Home UpDelhi 7, St. James Church and Nearby Cemeteries

The oldest surviving Christian church in Delhi is St. James, paid for by James Skinner, a soldier who had vowed to build a church if he survived the wounds he had just suffered in battle.

It was completed in 1836 on an unusual cruciform plan and, though damaged, survived the rebellion of 1857. Here it is as it was in 1980. Notice that ladder up top on the left?

Twenty-five years: it's 2005, and the ladder hasn't moved. Shades of Jerusalem's Church of the Holy Sepulcher.

The good news is that the sky's a bit bluer.

Fast forward to 2014, and the ladder's still there. Conclusion? There's probably a water tank up there.

Anyway, here's the official version of the church's founding.

The interior is dominated by the piers supporting the dome.

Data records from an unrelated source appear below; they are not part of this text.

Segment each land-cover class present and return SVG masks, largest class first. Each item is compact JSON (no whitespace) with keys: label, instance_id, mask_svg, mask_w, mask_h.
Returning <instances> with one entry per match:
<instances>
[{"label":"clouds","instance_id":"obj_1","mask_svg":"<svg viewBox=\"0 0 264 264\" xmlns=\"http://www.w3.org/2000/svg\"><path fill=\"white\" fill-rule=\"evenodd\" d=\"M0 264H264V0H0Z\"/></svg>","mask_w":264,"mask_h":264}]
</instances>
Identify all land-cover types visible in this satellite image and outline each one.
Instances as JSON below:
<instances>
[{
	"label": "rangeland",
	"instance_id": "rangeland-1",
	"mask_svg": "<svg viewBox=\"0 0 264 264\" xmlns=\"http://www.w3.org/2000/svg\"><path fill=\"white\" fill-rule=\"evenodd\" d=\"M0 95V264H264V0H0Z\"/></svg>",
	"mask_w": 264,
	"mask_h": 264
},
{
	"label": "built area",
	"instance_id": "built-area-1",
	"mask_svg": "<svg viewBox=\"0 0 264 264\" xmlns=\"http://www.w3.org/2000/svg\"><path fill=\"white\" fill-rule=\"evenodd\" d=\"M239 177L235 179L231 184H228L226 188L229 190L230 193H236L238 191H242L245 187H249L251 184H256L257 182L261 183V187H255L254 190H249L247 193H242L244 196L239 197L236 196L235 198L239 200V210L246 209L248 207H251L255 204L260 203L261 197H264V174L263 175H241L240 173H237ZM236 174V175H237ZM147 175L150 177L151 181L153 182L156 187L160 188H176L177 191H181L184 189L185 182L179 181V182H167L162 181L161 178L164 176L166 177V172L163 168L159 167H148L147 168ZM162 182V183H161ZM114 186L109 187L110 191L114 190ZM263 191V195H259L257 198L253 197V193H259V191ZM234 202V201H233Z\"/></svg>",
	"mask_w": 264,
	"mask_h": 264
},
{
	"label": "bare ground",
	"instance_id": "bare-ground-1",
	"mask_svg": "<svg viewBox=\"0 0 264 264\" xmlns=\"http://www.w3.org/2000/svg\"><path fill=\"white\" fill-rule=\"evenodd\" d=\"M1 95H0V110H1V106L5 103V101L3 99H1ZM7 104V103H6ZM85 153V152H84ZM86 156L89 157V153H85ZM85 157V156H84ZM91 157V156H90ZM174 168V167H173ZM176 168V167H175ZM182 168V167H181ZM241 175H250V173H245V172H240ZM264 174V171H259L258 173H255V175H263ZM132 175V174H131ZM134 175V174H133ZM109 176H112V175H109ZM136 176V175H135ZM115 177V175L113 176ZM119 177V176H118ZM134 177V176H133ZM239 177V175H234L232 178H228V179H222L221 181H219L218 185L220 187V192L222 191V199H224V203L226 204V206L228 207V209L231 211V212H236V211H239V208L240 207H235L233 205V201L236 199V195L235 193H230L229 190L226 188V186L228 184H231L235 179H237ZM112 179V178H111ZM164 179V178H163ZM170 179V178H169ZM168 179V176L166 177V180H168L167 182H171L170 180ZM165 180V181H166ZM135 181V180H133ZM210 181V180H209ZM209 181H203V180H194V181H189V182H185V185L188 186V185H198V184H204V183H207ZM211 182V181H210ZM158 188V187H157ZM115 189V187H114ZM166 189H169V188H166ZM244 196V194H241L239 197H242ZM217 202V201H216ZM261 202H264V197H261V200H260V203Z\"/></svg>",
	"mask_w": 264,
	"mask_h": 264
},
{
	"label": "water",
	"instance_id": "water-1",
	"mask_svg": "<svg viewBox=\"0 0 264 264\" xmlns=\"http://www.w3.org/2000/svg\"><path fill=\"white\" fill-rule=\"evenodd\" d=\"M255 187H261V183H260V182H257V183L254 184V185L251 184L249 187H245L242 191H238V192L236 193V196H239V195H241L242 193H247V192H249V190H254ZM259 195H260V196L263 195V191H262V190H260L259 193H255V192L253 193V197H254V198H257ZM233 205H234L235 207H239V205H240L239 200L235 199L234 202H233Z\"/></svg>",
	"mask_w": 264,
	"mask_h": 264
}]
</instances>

An octagonal aisle surrounds the piers.

Amazing that any orphans were left.

Outside the church, there's a fenced cemetery for the Skinner family, though Skinner himself is buried in the church.

On the other side of the church is this isolated tomb.

Metcalfe had been the East India Company's ambassador to the court of the last Mughal emperor. He had sufficiently annoyed one of the Mughal's wives that she had him fatally poisoned.

A couple of blocks to the south, the Lothian Road Cemetery is nearly in ruins. Its graves date from 1808 to 1867 and include many victims of 1857.

Most of the stones are illegible. On another subject, do you wonder about that pile of branches?

Wonder no more: the two men are removing what appears to be an old, old mango. Let's hope it was dead. The domed tomb may well be that of Thomas Dunnes. If so, it was paid for by his friend, none other than Col. Skinner.

And yet a third cemetery, much bigger than the previous two. We're at the Kashmir Gate Cemetery, popularly called the Nicholson Cemetery, about a 10-minute walk north of St. James.

A wider view of the same cemetery, with an iron fence around its most famous occupant.

General John Nicholson, "who led the assault on Delhi but fell in the hour of victory, mortally wounded, and died... aged 35."

The Nicholson Cemetery remained opened for many years after 1857. Here's the grave of a school teacher from a famous institution in Lucknow.

And here's John Butcher, who was in charge of Methodist missionary programs in North India and was responsible for creating the Lucie Harrison Girls' High School in Raiwind, near Lahore. As of 2014, it was still going strong.

His wife, who was "translated" a day before her husband.

Miss Fletcher served over 40 years at Palwal, which is on the Agra road and about 35 miles south of Delhi.

A missionary who arrived in October, 1890, and died the following January, aged 25.

And you thought 25 was young.

Along with the Taj Mahal, this is the most visited of all India's funerary monuments. It's about three miles to the south of the Nicholson Cemetery.

It marks the spot of Gandhi's cremation.